Current Research Issues

Over the past 20 years, we have witnessed an exponential growth of border studies, predominantly in Europe and North America. The enlargement of the EU in 2005 brought about a change in the meaning and permeability of the Union's internal and external borders, while 9/11 resulted in putting the meaning of the outer borders of the US into a new geopolitical framework.

In Europe, borders have been an even greater source of discussion since the enlargement of the Schengen space in 2008, which means a larger internally 'borderless' Europe with the new member states enforcing the outer borders of 'fortress Europe'. This has led to critical discussion in the previous member states and needs more research on the new neighborhoods.

In Africa, borderlands are under tremendous pressure by the great numbers of refugees, who flee as a result of civil war or environmental dangers. Here, not much research has been undertaken yet, so we are in need of a greater understanding of the processes of inclusion and exclusion in borderlands.

Another challenge for borderlands is ongoing climatic and environmental change, which involves the entire planet, regardless of borders. Nevertheless, state responses in the form of regulations will differ along the borders, thus creating substantially different economic environments.

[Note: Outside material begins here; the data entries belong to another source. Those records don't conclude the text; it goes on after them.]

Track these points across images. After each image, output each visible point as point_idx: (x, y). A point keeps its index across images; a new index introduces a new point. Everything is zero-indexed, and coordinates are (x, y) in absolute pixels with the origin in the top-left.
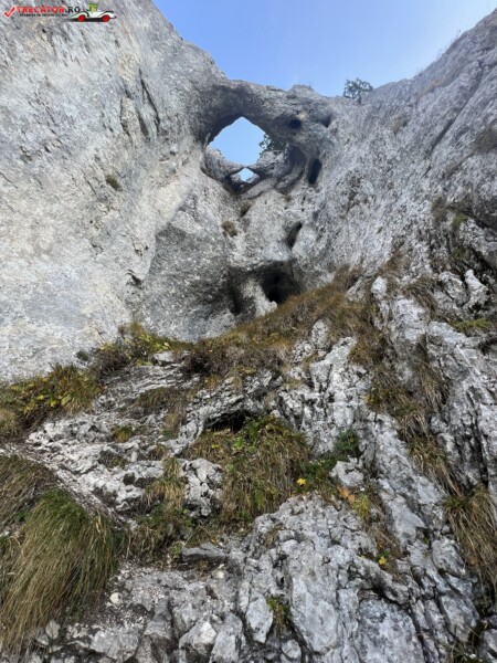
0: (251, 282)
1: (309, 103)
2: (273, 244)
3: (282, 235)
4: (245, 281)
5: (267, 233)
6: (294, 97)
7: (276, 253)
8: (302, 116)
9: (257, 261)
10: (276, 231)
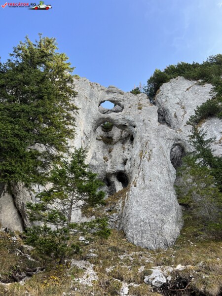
0: (113, 176)
1: (129, 121)
2: (119, 165)
3: (122, 161)
4: (111, 176)
5: (117, 161)
6: (124, 119)
7: (120, 168)
8: (127, 124)
9: (114, 170)
10: (120, 160)
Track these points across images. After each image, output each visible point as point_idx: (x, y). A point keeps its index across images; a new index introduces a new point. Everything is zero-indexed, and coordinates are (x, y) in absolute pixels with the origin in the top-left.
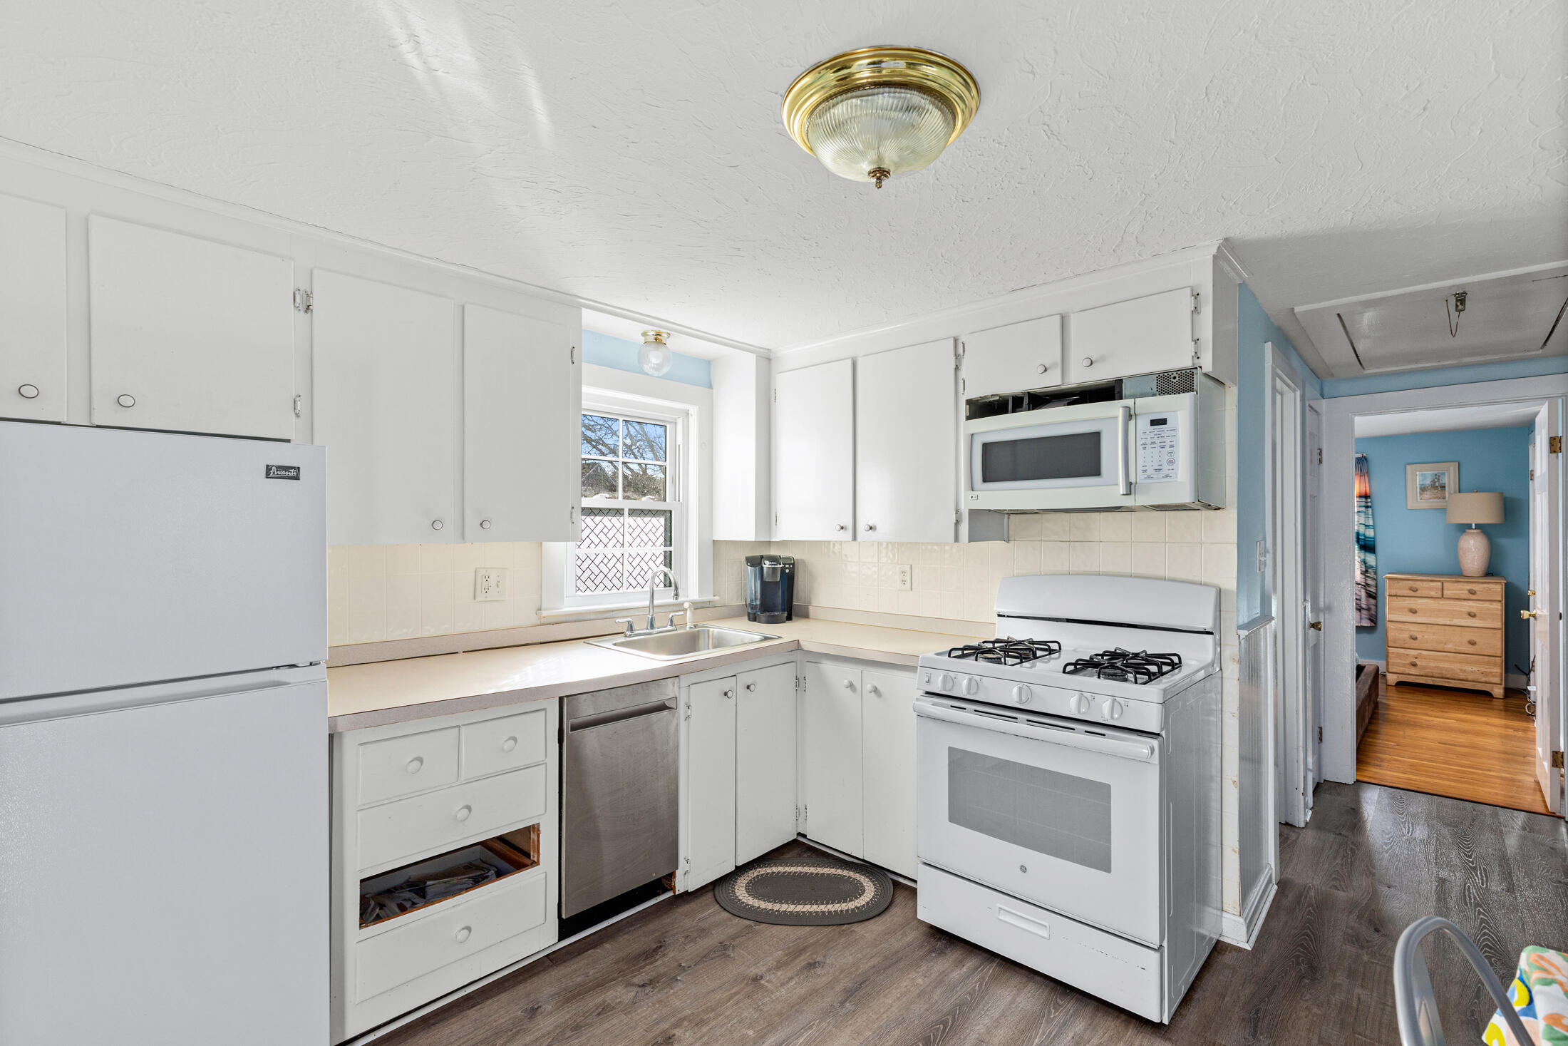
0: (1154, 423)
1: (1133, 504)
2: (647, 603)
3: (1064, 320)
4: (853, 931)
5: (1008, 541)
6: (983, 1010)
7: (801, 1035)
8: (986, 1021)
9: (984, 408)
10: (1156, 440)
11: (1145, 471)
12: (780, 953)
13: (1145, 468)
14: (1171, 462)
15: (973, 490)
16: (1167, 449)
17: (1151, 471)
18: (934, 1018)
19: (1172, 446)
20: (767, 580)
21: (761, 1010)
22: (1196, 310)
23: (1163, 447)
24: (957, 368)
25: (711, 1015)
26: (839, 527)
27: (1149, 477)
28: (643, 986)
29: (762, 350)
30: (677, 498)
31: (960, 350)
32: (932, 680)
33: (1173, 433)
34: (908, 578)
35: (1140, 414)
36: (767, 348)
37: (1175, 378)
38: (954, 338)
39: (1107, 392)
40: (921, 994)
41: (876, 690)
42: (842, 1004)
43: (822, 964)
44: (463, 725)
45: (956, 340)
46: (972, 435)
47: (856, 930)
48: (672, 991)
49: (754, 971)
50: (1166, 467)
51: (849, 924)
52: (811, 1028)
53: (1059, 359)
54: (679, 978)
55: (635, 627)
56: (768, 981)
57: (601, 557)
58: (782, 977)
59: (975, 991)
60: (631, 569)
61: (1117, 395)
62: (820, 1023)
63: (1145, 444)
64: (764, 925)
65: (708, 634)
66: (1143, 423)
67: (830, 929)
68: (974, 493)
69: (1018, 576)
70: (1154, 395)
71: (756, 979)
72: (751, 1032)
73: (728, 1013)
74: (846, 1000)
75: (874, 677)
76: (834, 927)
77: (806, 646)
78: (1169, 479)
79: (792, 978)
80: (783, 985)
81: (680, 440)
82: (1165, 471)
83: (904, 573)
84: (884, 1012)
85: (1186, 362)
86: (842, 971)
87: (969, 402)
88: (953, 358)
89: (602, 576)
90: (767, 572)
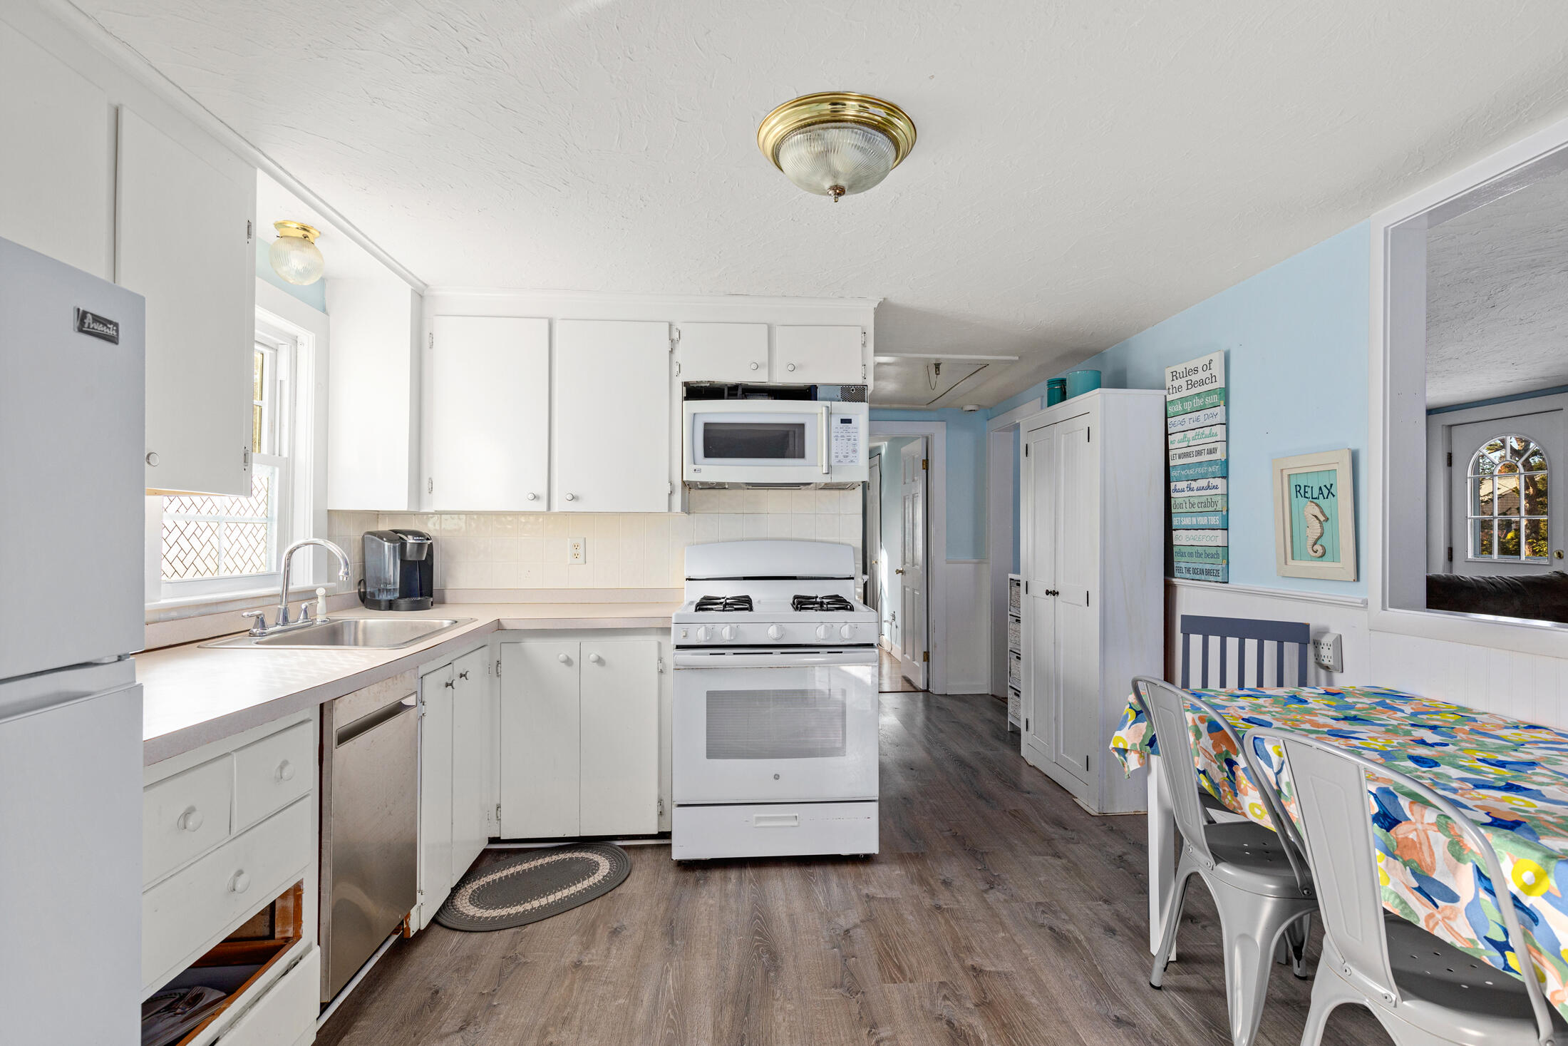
0: (843, 421)
1: (829, 481)
2: (278, 589)
3: (770, 329)
4: (620, 894)
5: (689, 513)
6: (771, 898)
7: (666, 979)
8: (781, 903)
9: (695, 392)
10: (844, 434)
11: (837, 456)
12: (574, 937)
13: (837, 455)
14: (855, 451)
15: (695, 464)
16: (852, 441)
17: (841, 457)
18: (747, 918)
19: (855, 440)
20: (409, 559)
21: (611, 982)
22: (864, 345)
23: (849, 440)
24: (671, 352)
25: (569, 1010)
26: (531, 496)
27: (839, 461)
28: (461, 1029)
29: (419, 283)
30: (277, 452)
31: (676, 336)
32: (688, 634)
33: (854, 430)
34: (581, 551)
35: (834, 414)
36: (425, 282)
37: (853, 390)
38: (669, 323)
39: (807, 393)
40: (722, 909)
41: (600, 661)
42: (672, 943)
43: (623, 928)
44: (235, 751)
45: (670, 326)
46: (695, 414)
47: (621, 892)
48: (502, 1016)
49: (568, 960)
50: (851, 455)
51: (610, 891)
52: (667, 971)
53: (766, 359)
54: (495, 1003)
55: (267, 622)
56: (590, 961)
57: (193, 526)
58: (600, 952)
59: (754, 890)
60: (228, 545)
61: (813, 397)
62: (671, 965)
63: (837, 436)
64: (531, 925)
65: (356, 628)
66: (836, 421)
67: (598, 902)
68: (695, 467)
69: (697, 544)
70: (839, 401)
71: (577, 965)
72: (621, 1001)
73: (583, 1000)
74: (673, 940)
75: (593, 648)
76: (600, 898)
77: (508, 625)
78: (852, 464)
79: (608, 949)
80: (606, 957)
81: (284, 373)
82: (850, 458)
83: (576, 547)
84: (710, 933)
85: (859, 381)
86: (646, 924)
87: (686, 384)
88: (668, 342)
89: (193, 554)
90: (411, 550)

In addition, both the special restrictions and potential advantages of borderlands are being researched. A partial list of research issues includes the constant confrontation between regional and national identities and the subsequent questioning of the nation state and its norms; the level of development as a function of national law, international relations, and asymmetries; borderlands as both lived and perceived spaces; and borderlands as socially and discursively constructed regions.